▸ **Given text**:

============

Very well done, the contrast between the woods is stunning. I really like the finish, could you elaborate? One of my favorite wood combinations is walnut and most any light colored wood. I just recently came upon 16bf birds’ eye maple, 35bf of walnut and 100+/-bf of aromatic cedar, poplar and other pieces all for 50.00.


----------



## gal turner (Mar 3, 2010)

xplorx4 said:


> Very well done, the contrast between the woods is stunning. I really like the finish, could you elaborate? One of my favorite wood combinations is walnut and most any light colored wood. I just recently came upon 16bf birds’ eye maple, 35bf of walnut and 100+/-bf of aromatic cedar, poplar and other pieces all for 50.00.


 For 50?? You are in woodworker's heaven now!!! OK finishing question: The curly maple top & birdseye drawer fronts were hit first with white shellac, which popped the curl. Then I used probably a varnish as a final finish (it's been a spell since I built this) The cherry was left to age gracefully. The pic isn't very good (pocket digital) but I think the cherry on this showsthat cherry , left to it's own schedulle, will become mellow and the most gorgeous rusty?color. I'm betting the finish here is varnish too. Did that help Ex4?


----------

============

▸ **Using the information**:
(1) According to the woodworking thread, what was applied first to the curly maple top and birdseye drawer fronts?
(2) Reproduce the passage of the woodworking thread from "## gal turner" up to and including "that help Ex4?".

============

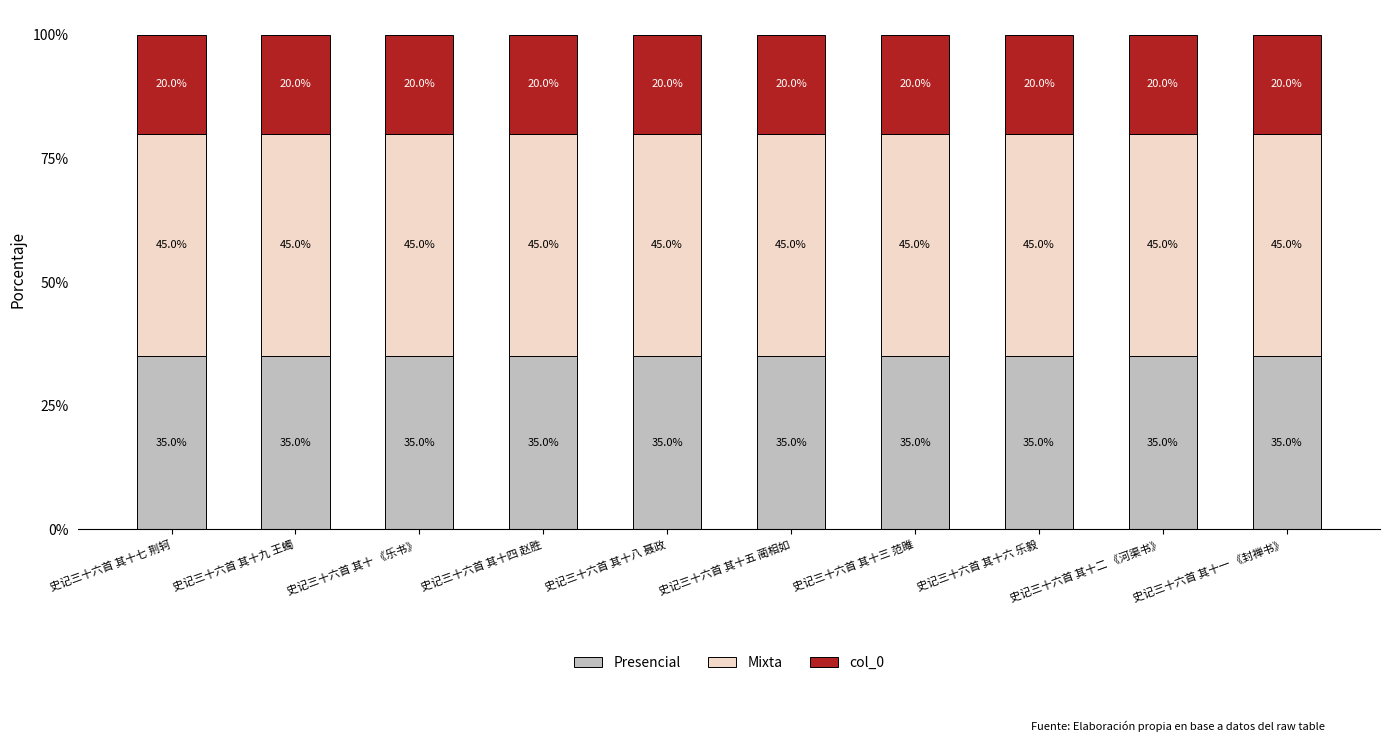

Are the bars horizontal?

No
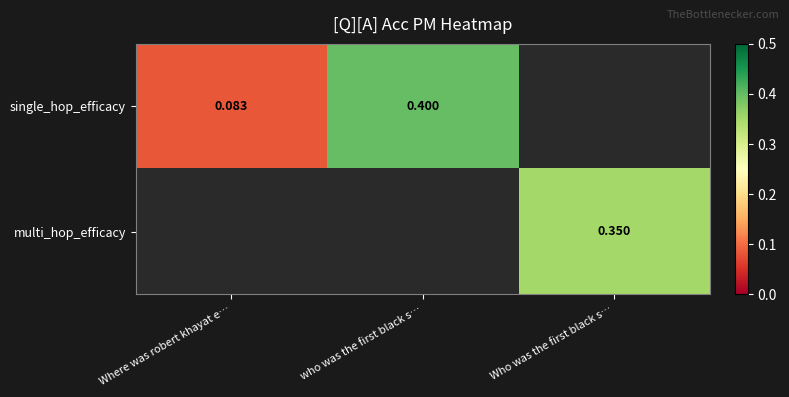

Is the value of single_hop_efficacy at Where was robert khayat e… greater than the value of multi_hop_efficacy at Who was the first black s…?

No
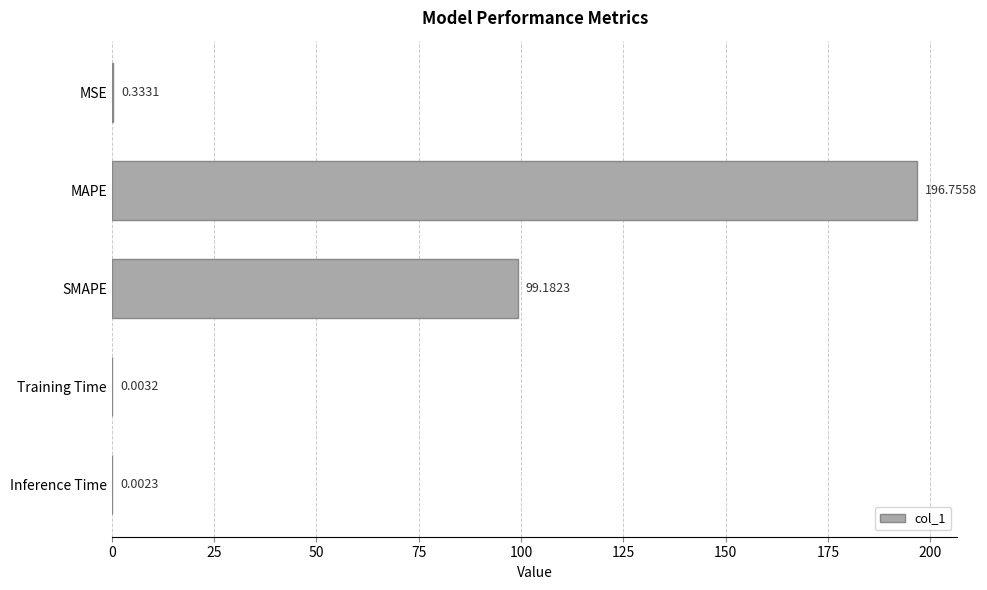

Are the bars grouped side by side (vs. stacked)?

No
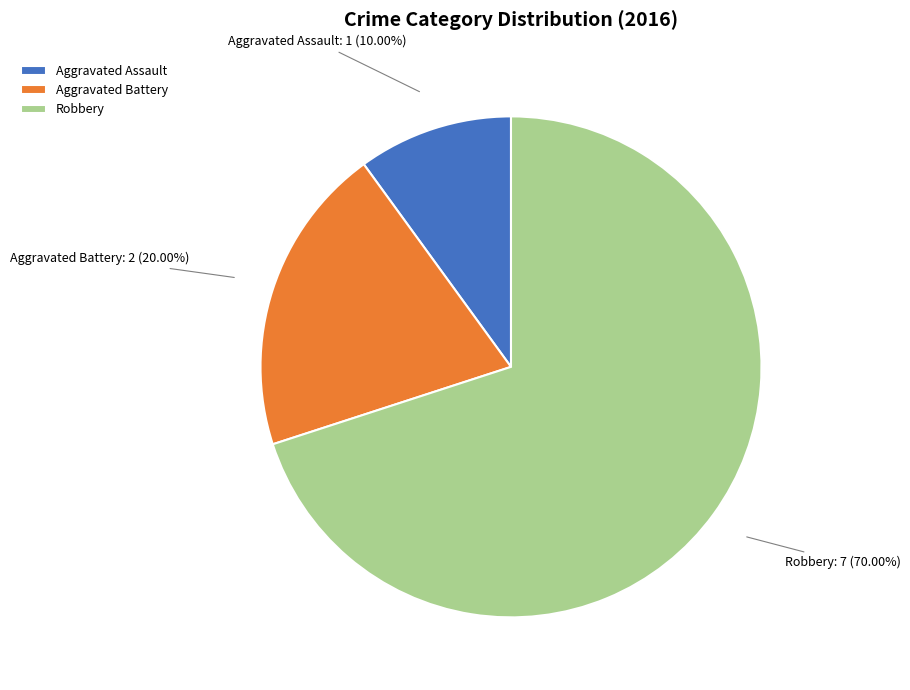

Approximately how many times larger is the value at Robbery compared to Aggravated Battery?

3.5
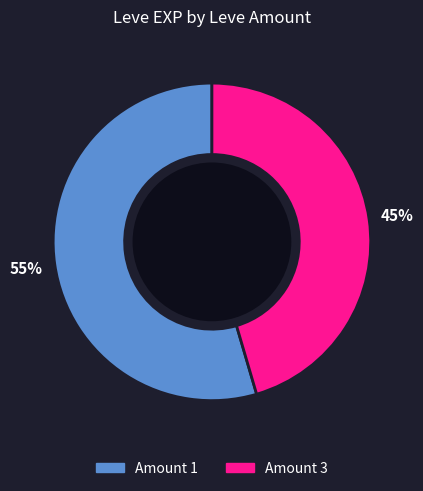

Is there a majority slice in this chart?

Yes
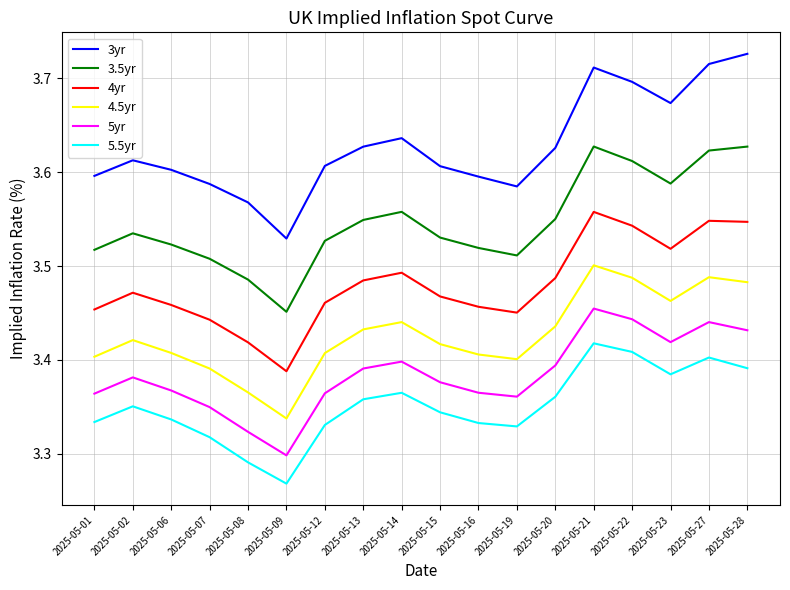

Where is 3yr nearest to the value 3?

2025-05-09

============

▸ **Expected results**:
(1) White shellac.

(2)
## gal turner (Mar 3, 2010)

xplorx4 said:


> Very well done, the contrast between the woods is stunning. I really like the finish, could you elaborate? One of my favorite wood combinations is walnut and most any light colored wood. I just recently came upon 16bf birds’ eye maple, 35bf of walnut and 100+/-bf of aromatic cedar, poplar and other pieces all for 50.00.


 For 50?? You are in woodworker's heaven now!!! OK finishing question: The curly maple top & birdseye drawer fronts were hit first with white shellac, which popped the curl. Then I used probably a varnish as a final finish (it's been a spell since I built this) The cherry was left to age gracefully. The pic isn't very good (pocket digital) but I think the cherry on this showsthat cherry , left to it's own schedulle, will become mellow and the most gorgeous rusty?color. I'm betting the finish here is varnish too. Did that help Ex4?